There's a right way to play this hand. It is checking the flop and calling. Ryan wasn't saying you hafta stack off light and trap with JJ, the point was, what is villain's range to bet flop, bet turn, bet river. He's repping some really narrow shit with that line. When people rep very narrow ranges on drawy boards, well it's usually a call but it's villain dependent. You're not always calling off here, you aren't usually calling off here, but it has to be a possibility.The only think betting JJ here does is make the hand easier to play, but it makes it less +EV to play. Until you start putting yourself in uncomfortable situations where you have to think about what villain is repping and how his bet sizing correlates with it, you won't improve by just waiting for big mistakes.
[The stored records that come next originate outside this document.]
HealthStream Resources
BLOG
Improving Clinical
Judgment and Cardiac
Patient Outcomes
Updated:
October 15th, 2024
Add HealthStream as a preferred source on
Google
These are little spots that make a dramatic difference in your development as a player.The EV between betting here and c/c a few streets is probably small. It's the concept behind it that makes it really big.
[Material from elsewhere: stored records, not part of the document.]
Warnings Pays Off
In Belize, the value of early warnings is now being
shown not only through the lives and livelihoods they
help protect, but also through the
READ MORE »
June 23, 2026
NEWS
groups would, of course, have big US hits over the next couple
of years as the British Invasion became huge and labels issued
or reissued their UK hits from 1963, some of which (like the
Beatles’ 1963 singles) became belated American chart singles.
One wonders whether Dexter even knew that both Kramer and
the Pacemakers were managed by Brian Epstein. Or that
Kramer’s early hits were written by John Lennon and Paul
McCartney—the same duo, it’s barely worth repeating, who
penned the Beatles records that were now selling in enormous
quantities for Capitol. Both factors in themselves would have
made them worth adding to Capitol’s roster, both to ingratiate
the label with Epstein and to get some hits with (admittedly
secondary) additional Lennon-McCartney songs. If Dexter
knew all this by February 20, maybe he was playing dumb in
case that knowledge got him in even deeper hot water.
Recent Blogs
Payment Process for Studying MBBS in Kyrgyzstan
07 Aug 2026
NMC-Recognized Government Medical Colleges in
Fade2241, on Thursday, July 9th, 2009, 11:51 AM, said:
I understand that people want to be cautious but I haven't heard anyone talk about protecting our hand yet, what gives? I know there are better NL cash players than me here so maybe someone can explain it to me. The logic isn't quite registering in my thick head yet. :)IMO You are ahead of a lot of the caller's range (AQ-A10, QJ, 99 + other random pockets etc) and checking down gives the villain a chance to catch up for free.
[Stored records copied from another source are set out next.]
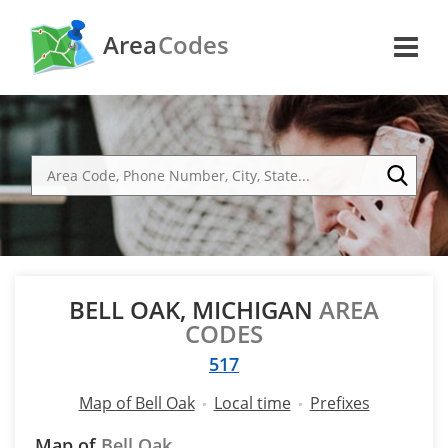
Area
Codes
BELL OAK, MICHIGAN
AREA
CODES
517
Map of Bell Oak
Local time
Prefixes
Map of
Bell Oak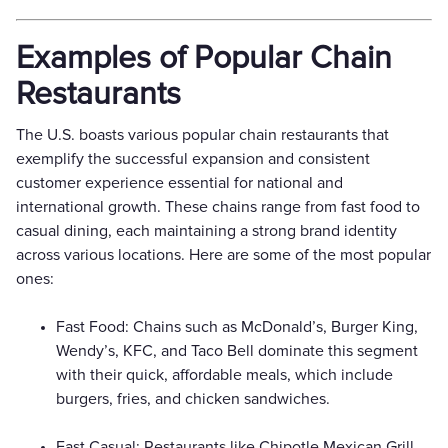
Examples of Popular Chain
Restaurants
The U.S. boasts various popular chain restaurants that
exemplify the successful expansion and consistent
customer experience essential for national and
international growth. These chains range from fast food to
casual dining, each maintaining a strong brand identity
across various locations. Here are some of the most popular
ones:
Fast Food: Chains such as McDonald’s, Burger King,
Wendy’s, KFC, and Taco Bell dominate this segment
with their quick, affordable meals, which include
burgers, fries, and chicken sandwiches.
Fast Casual: Restaurants like Chipotle Mexican Grill,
I tried to cover this earlier, but maybe I didn't write it well or you disagree. Betting for protection is kind of whack in the first place, but we have to do it sometimes. We have 55 on a K826 board, sometimes we're betting the turn here (if we checked flop) for protection against any over card to a 5 that wouldn't call a bet or bluff, so no reason to let him draw for free.In this hand we have JJ on a KTx two spade board and we're OOP in a 3bet pot. What kinds of hands do we bet for protection against? Over cards that won't bluff and won't call with worse. Every overcard combo in villains 3bet calling range has either top pair, middle pair, straight draw, or gutshot + over cards. We aren't folding anything by betting. He's literally calling with all of those hands, so we didn't protect against anything. All we did was fold the very bottom of his range which was air. That's never a good result, we want his range to be as weak as possible in this situation.